The Food and Drug Administration (FDA) has replied to the claims from cigarette makers that new graphic-warning labels due to take effect next year violate tobacco companies’ free speech rights.
The federally-mandated labels, which must occupy the top half of the front and back of a cigarette pack, are slated to include images such as a man exhaling smoke through a hole in his neck and will be accompanied by such messages as “Smoking can kill you.”

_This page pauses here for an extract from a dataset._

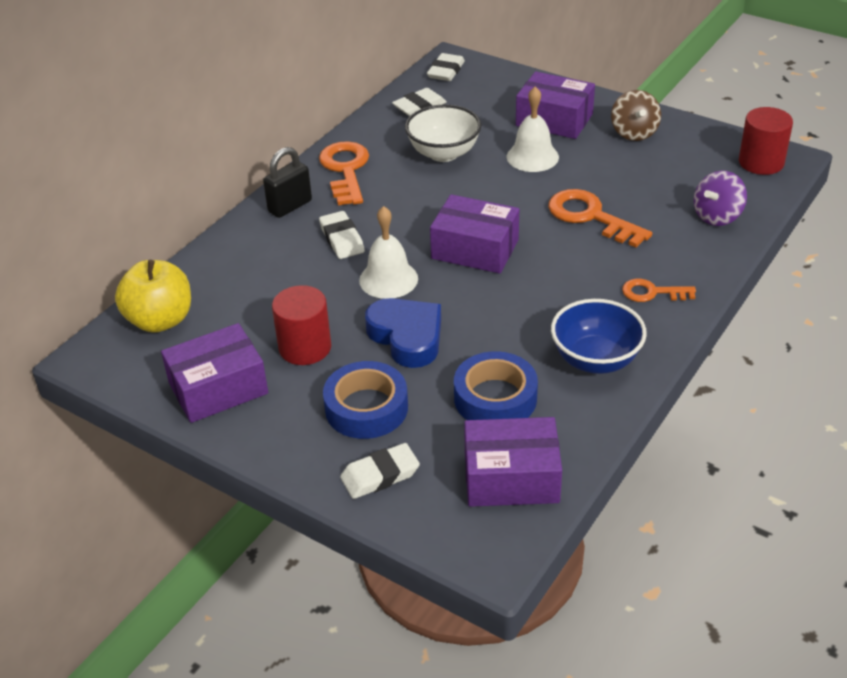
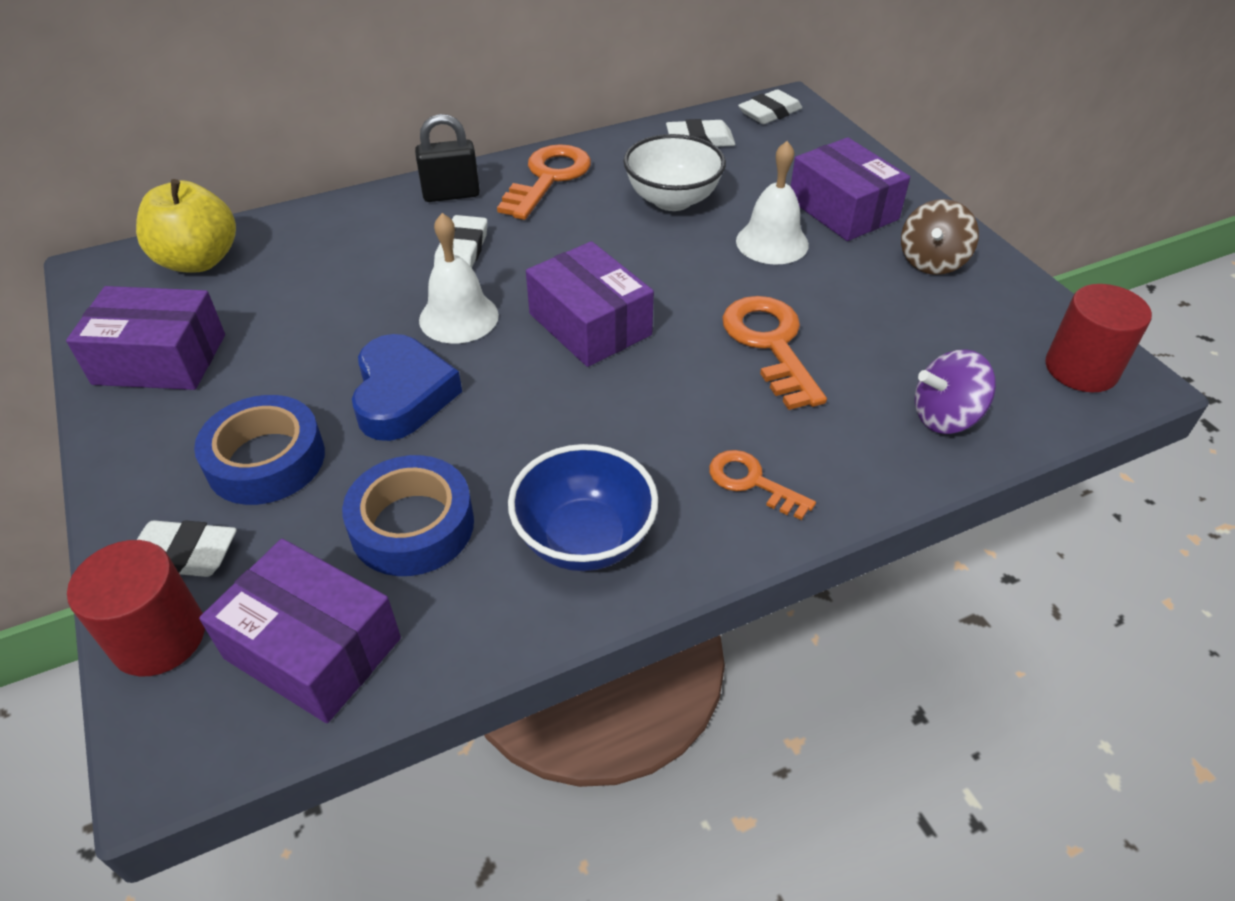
camera: 30 degrees right, 5 degrees up
(305, 347) = (289, 355): red cylinder -> red cylinder (159, 637)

Four U.S. tobacco companies filed suit in Washington, D.C. federal court in August claiming that the graphic labels are an unconstitutional way of forcing tobacco companies to spread the government’s anti-smoking message. “The notion that the government can require those who manufacture a lawful product to emblazon half of its package with pictures and words admittedly drafted to persuade the public not to purchase that product cannot withstand constitutional scrutiny,” Lorillard attorney Floyd Abrams had said.
In its opposition brief filed Friday, the FDA claims that the federal government has the authority to regulate commercial speech in cases of public interest. The FDA contends that the new graphic-warning labels are better at conveying the health risks of smoking than the current written warning labels.
The U.S. would follow 40 countries that have already put graphic warnings on cigarettes. Many of those warnings are far more explicit than those the U.S. chose, including gangrenous limbs and drooping cigarettes warning of erectile dysfunction.
A court hearing on the case has been set for September 21.